DATA RECORDS
--- START ---

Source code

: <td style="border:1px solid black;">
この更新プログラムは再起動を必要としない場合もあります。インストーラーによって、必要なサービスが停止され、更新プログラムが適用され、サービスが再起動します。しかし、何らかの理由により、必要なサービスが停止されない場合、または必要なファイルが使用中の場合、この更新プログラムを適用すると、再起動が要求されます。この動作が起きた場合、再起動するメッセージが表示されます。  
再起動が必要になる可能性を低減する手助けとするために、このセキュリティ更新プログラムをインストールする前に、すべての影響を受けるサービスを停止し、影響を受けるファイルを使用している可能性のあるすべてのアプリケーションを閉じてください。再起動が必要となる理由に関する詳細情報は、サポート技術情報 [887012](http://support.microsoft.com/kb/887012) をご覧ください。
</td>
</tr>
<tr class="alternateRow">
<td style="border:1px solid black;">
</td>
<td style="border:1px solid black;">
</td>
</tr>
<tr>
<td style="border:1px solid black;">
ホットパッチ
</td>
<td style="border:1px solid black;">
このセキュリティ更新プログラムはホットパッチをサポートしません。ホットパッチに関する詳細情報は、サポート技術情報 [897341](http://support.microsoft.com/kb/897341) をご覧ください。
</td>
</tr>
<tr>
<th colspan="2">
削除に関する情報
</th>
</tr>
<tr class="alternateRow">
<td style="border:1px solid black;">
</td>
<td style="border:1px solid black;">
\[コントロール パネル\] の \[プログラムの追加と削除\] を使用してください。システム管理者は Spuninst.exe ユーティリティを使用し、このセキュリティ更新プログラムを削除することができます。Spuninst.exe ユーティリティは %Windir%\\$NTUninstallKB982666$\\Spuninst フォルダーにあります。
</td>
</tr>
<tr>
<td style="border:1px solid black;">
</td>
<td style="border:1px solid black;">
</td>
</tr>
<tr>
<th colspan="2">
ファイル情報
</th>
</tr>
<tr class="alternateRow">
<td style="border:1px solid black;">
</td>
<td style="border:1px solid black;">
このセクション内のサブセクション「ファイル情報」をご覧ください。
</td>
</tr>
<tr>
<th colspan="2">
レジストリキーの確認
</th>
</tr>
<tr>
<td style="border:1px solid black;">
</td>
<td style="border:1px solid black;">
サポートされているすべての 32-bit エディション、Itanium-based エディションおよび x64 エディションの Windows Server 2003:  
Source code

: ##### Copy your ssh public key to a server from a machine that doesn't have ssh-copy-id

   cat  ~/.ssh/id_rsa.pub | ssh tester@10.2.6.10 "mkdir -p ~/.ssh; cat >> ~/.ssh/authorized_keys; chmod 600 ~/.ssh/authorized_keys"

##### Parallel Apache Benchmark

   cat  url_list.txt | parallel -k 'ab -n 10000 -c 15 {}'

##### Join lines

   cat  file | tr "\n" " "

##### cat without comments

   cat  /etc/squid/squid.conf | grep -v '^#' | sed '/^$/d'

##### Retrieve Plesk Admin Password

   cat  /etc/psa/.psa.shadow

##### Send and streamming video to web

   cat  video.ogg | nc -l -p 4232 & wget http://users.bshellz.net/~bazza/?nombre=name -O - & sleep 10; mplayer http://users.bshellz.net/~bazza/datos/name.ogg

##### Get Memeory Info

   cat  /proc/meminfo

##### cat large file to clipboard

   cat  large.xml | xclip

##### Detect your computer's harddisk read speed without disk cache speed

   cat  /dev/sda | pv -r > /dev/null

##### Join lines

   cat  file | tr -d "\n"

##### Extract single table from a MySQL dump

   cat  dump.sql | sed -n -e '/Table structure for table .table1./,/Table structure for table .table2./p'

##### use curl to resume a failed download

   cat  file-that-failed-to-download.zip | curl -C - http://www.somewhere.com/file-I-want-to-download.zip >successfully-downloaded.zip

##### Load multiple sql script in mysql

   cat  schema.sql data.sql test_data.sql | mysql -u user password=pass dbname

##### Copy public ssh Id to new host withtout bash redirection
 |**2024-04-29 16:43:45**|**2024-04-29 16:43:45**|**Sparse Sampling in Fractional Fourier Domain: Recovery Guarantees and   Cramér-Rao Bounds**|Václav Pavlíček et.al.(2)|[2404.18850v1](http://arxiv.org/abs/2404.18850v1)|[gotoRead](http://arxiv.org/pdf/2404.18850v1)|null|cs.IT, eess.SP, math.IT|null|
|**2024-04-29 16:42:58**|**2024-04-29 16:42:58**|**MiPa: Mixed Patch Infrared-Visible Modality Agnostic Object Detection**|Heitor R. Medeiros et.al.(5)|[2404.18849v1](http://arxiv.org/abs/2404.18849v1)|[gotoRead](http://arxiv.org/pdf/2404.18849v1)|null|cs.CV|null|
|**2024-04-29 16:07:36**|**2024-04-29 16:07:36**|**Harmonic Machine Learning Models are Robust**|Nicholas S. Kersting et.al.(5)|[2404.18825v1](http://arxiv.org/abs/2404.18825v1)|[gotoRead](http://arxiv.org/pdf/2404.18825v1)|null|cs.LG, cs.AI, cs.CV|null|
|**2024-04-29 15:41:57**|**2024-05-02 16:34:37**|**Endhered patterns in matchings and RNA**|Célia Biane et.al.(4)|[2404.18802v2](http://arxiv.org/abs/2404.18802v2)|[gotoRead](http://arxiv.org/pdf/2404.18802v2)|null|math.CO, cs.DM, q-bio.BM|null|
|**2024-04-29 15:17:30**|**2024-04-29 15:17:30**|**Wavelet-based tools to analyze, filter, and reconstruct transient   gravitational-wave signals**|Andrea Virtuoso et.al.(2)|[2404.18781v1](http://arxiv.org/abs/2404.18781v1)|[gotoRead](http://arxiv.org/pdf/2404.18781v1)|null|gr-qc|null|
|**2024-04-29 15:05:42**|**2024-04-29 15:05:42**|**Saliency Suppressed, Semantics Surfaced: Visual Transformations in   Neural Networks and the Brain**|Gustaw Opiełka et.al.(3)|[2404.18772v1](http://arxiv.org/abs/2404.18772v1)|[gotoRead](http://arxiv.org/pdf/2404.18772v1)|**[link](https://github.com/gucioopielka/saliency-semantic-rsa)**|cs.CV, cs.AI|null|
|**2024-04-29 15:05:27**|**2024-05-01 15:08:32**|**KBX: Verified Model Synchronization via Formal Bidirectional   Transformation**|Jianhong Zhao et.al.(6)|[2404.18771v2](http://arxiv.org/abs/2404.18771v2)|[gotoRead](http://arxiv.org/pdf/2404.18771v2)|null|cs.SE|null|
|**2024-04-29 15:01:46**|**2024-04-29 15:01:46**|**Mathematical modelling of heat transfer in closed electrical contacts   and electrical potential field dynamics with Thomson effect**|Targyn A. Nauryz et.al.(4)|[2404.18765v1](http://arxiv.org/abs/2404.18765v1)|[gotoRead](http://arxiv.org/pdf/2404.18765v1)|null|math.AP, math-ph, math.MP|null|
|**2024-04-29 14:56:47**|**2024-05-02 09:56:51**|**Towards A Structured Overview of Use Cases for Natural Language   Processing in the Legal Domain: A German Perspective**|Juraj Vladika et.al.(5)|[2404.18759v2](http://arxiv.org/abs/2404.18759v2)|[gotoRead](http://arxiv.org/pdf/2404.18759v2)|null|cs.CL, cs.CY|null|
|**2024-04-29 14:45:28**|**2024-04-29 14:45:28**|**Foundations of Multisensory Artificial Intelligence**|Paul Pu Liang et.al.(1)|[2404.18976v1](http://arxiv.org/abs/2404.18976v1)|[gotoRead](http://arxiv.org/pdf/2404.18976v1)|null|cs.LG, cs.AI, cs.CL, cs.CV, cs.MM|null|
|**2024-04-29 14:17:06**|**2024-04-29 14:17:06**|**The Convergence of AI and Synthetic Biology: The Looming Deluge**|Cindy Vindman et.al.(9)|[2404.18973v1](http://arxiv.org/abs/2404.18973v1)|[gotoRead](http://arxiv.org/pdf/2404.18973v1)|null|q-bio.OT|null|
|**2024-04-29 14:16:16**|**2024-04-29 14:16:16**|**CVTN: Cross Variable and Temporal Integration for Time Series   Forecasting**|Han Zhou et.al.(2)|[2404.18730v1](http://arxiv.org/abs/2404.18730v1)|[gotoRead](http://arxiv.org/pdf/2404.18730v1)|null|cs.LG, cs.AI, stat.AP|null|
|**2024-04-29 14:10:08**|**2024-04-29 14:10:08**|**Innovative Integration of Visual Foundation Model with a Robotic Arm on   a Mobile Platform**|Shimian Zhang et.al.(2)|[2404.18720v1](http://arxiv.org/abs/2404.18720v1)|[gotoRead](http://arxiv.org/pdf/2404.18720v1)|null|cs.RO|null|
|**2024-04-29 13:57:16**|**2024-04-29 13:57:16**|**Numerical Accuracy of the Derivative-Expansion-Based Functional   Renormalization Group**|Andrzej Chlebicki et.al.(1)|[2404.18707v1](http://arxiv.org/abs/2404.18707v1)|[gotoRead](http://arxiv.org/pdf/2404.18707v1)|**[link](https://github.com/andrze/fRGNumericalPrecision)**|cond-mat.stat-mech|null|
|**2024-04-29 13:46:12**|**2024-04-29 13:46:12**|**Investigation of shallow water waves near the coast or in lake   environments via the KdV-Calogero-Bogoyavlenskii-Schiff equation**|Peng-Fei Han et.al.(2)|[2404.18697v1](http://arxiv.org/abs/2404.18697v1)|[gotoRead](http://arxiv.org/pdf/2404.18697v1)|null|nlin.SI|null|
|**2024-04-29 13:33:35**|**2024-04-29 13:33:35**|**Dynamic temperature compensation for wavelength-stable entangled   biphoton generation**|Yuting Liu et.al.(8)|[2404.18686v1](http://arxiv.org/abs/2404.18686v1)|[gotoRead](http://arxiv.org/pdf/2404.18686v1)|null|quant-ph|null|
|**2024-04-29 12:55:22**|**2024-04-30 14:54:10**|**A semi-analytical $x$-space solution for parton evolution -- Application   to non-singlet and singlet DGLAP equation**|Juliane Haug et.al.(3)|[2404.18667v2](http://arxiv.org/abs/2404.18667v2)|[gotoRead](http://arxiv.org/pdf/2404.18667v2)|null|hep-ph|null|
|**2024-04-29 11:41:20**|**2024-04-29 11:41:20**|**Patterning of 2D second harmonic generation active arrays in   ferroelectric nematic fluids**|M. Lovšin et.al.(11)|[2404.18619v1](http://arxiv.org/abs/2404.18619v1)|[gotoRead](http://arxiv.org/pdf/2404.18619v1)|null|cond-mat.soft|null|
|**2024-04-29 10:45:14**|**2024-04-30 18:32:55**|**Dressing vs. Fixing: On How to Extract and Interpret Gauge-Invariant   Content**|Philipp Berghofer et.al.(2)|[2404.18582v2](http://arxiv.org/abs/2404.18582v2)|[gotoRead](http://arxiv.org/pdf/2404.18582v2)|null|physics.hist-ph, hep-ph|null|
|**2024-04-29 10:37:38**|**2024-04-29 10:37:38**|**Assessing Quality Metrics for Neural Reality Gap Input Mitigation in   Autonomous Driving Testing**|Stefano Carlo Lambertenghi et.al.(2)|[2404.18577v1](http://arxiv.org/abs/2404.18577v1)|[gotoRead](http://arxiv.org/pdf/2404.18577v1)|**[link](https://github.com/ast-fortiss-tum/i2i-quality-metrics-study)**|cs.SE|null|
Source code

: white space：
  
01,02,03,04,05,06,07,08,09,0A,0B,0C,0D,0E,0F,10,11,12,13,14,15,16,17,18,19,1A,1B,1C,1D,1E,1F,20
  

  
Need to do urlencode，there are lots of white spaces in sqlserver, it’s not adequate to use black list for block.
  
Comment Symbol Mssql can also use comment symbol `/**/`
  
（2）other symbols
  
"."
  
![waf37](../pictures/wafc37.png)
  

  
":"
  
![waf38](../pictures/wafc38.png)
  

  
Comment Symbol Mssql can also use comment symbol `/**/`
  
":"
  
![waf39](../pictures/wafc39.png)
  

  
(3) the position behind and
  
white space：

--- END ---

TASK OBJECTIVE
Take the line above containing "12:55:22**|**2024-04-30 14:54:10**|**A semi-analytical", the line containing "10:45:14**|**2024-04-30 18:32:55**|**Dressing vs.", and all lines in between, and copy them exactly without anything else.

SOLVED EXERCISE
|**2024-04-29 12:55:22**|**2024-04-30 14:54:10**|**A semi-analytical $x$-space solution for parton evolution -- Application   to non-singlet and singlet DGLAP equation**|Juliane Haug et.al.(3)|[2404.18667v2](http://arxiv.org/abs/2404.18667v2)|[gotoRead](http://arxiv.org/pdf/2404.18667v2)|null|hep-ph|null|
|**2024-04-29 11:41:20**|**2024-04-29 11:41:20**|**Patterning of 2D second harmonic generation active arrays in   ferroelectric nematic fluids**|M. Lovšin et.al.(11)|[2404.18619v1](http://arxiv.org/abs/2404.18619v1)|[gotoRead](http://arxiv.org/pdf/2404.18619v1)|null|cond-mat.soft|null|
|**2024-04-29 10:45:14**|**2024-04-30 18:32:55**|**Dressing vs. Fixing: On How to Extract and Interpret Gauge-Invariant   Content**|Philipp Berghofer et.al.(2)|[2404.18582v2](http://arxiv.org/abs/2404.18582v2)|[gotoRead](http://arxiv.org/pdf/2404.18582v2)|null|physics.hist-ph, hep-ph|null|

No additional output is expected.